In the Wholesale division, profits fell significantly year-on-year due to the impact of inventory valuations.
Since 2021, the worldwide shortage of electronic components has caused delays in the delivery of residential equipment, including water heaters, but this has been eliminated since April 1,2023.
Natural Gas Business
In the Natural gas business, despite a decline in residential demand, sales volume increased year-on-year in the commercial and industrial sectors due to the acquisition of new customers. However, profits decreased year-on-year due to an increase in the purchase price due to an increase in the cost of suppliers.

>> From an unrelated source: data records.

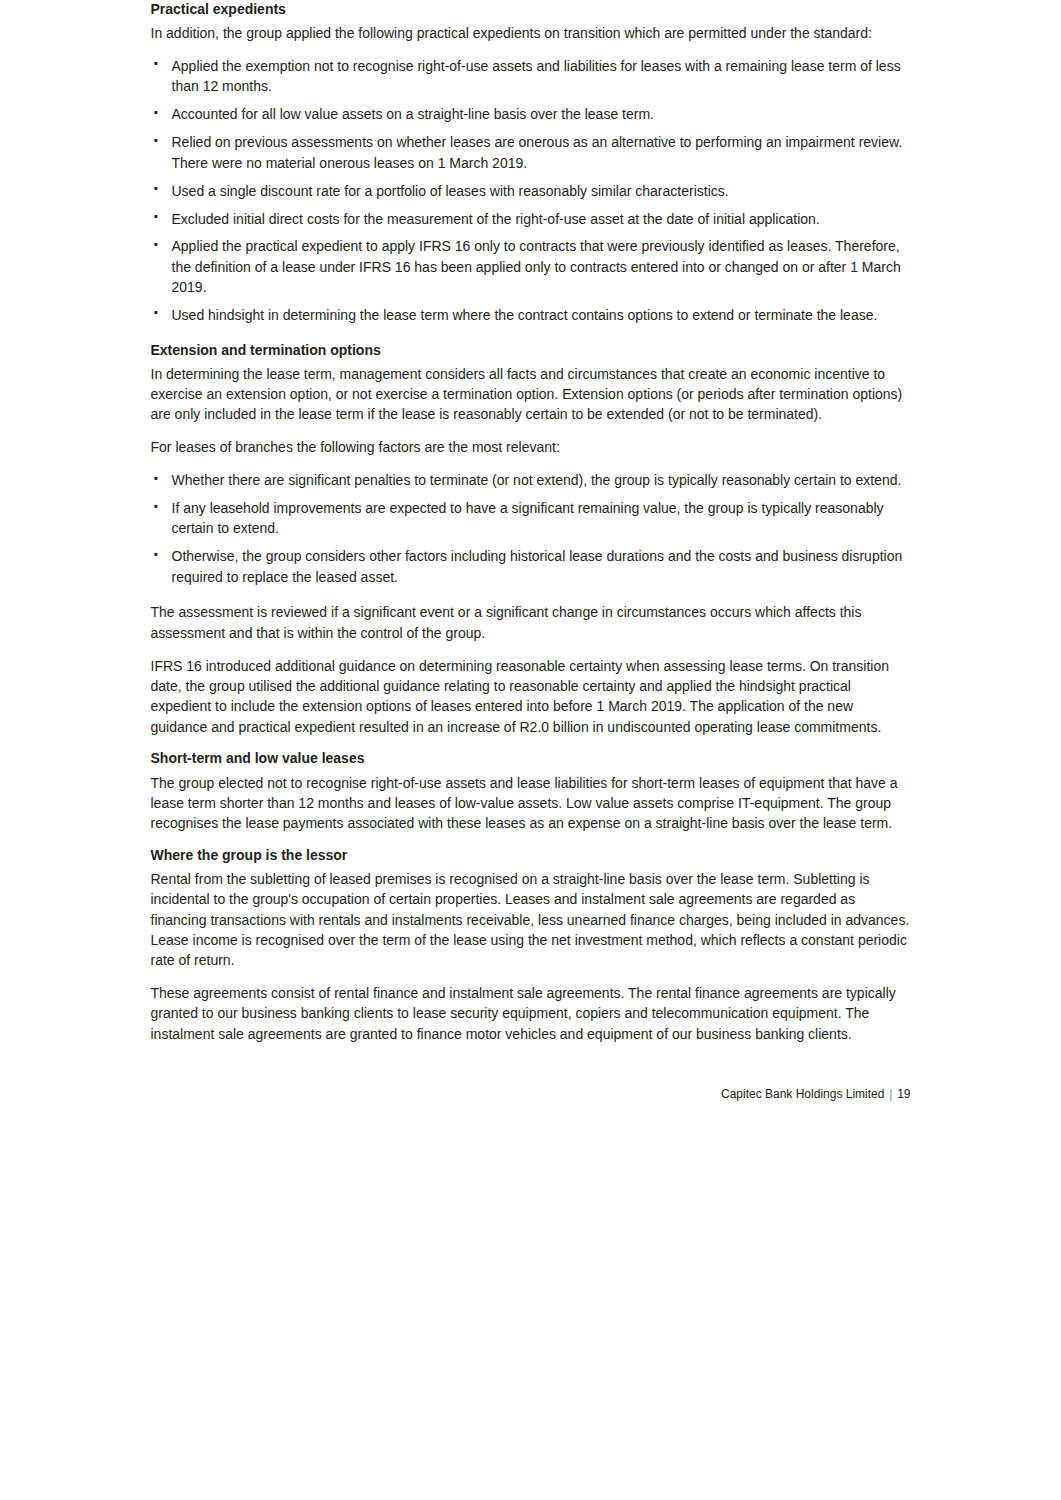Practical expedients
In addition, the group applied the following practical expedients on transition which are permitted under the standard:
Applied the exemption not to recognise right-of-use assets and liabilities for leases with a remaining lease term of less than 12 months.
Accounted for all low value assets on a straight-line basis over the lease term.
Relied on previous assessments on whether leases are onerous as an alternative to performing an impairment review. There were no material onerous leases on 1 March 2019.
Used a single discount rate for a portfolio of leases with reasonably similar characteristics.
Excluded initial direct costs for the measurement of the right-of-use asset at the date of initial application.
Applied the practical expedient to apply IFRS 16 only to contracts that were previously identified as leases. Therefore, the definition of a lease under IFRS 16 has been applied only to contracts entered into or changed on or after 1 March 2019.
Used hindsight in determining the lease term where the contract contains options to extend or terminate the lease.
Extension and termination options
In determining the lease term, management considers all facts and circumstances that create an economic incentive to exercise an extension option, or not exercise a termination option. Extension options (or periods after termination options) are only included in the lease term if the lease is reasonably certain to be extended (or not to be terminated).
For leases of branches the following factors are the most relevant:
Whether there are significant penalties to terminate (or not extend), the group is typically reasonably certain to extend.
If any leasehold improvements are expected to have a significant remaining value, the group is typically reasonably certain to extend.
Otherwise, the group considers other factors including historical lease durations and the costs and business disruption required to replace the leased asset.
The assessment is reviewed if a significant event or a significant change in circumstances occurs which affects this assessment and that is within the control of the group.
IFRS 16 introduced additional guidance on determining reasonable certainty when assessing lease terms. On transition date, the group utilised the additional guidance relating to reasonable certainty and applied the hindsight practical expedient to include the extension options of leases entered into before 1 March 2019. The application of the new guidance and practical expedient resulted in an increase of R2.0 billion in undiscounted operating lease commitments.
Short-term and low value leases
The group elected not to recognise right-of-use assets and lease liabilities for short-term leases of equipment that have a lease term shorter than 12 months and leases of low-value assets. Low value assets comprise IT-equipment. The group recognises the lease payments associated with these leases as an expense on a straight-line basis over the lease term.
Where the group is the lessor
Rental from the subletting of leased premises is recognised on a straight-line basis over the lease term. Subletting is incidental to the group's occupation of certain properties. Leases and instalment sale agreements are regarded as financing transactions with rentals and instalments receivable, less unearned finance charges, being included in advances. Lease income is recognised over the term of the lease using the net investment method, which reflects a constant periodic rate of return.
These agreements consist of rental finance and instalment sale agreements. The rental finance agreements are typically granted to our business banking clients to lease security equipment, copiers and telecommunication equipment. The instalment sale agreements are granted to finance motor vehicles and equipment of our business banking clients.
Capitec Bank Holdings Limited|19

Consequently, net sales in the Gas-related business decreased by 12.0% year-on-year to 24,356 million yen due to a decline in sales prices of LPG. Segment profit decreased by 64.8% year-on-year to 270 million yen due to a decrease in profits as a result of inventory valuations in the wholesale division.
4 Aviation-related business
In the Aviation fuel business, air travel demand was strong due to an increase in foreign visitors to Japan and transition to category 5 of COVID-19 infectious diseases.
Demand for air travel at Haneda Airport remained at the same level as in FY2019 before the COVID-19 pandemic on domestic airline. On international airline,
demand at Haneda Airport increased significantly due to an increase in the number of foreign visitors to Japan. As a result, the volume of fuel handled on both
domestic and international airline increased by about 15% compared to FY2019, prior to the COVID-19 pandemic.
Consequently, net sales in the Aviation-related business increased by 61.5% year-on-year to 9,460 million yen due to an increase in the volume of fuel handled at Haneda Airport. Segment profit increased by 4,356 million yen (compared with segment profit of 1,130 million yen in the same period of the previous fiscal year).
5 The Other businesses
In the Other businesses, net sales decreased year-on-year, because in the cleaning and surface treatment business for metal products and other products, orders for precision cleaning treatment were sluggish due to production adjustments by semiconductor manufacturers in line with the contraction of the semiconductor market. In addition, due to sluggish orders for large-scale properties, net sales in the construction industry also decreased year-on-year.
Consequently, net sales decreased by 18.6% year-on-year to 2,434 million yen due to sluggish sales in the cleaning and surface treatment industries for metal products, etc., and segment income decreased by 53.3% year-on-year to 292 million yen.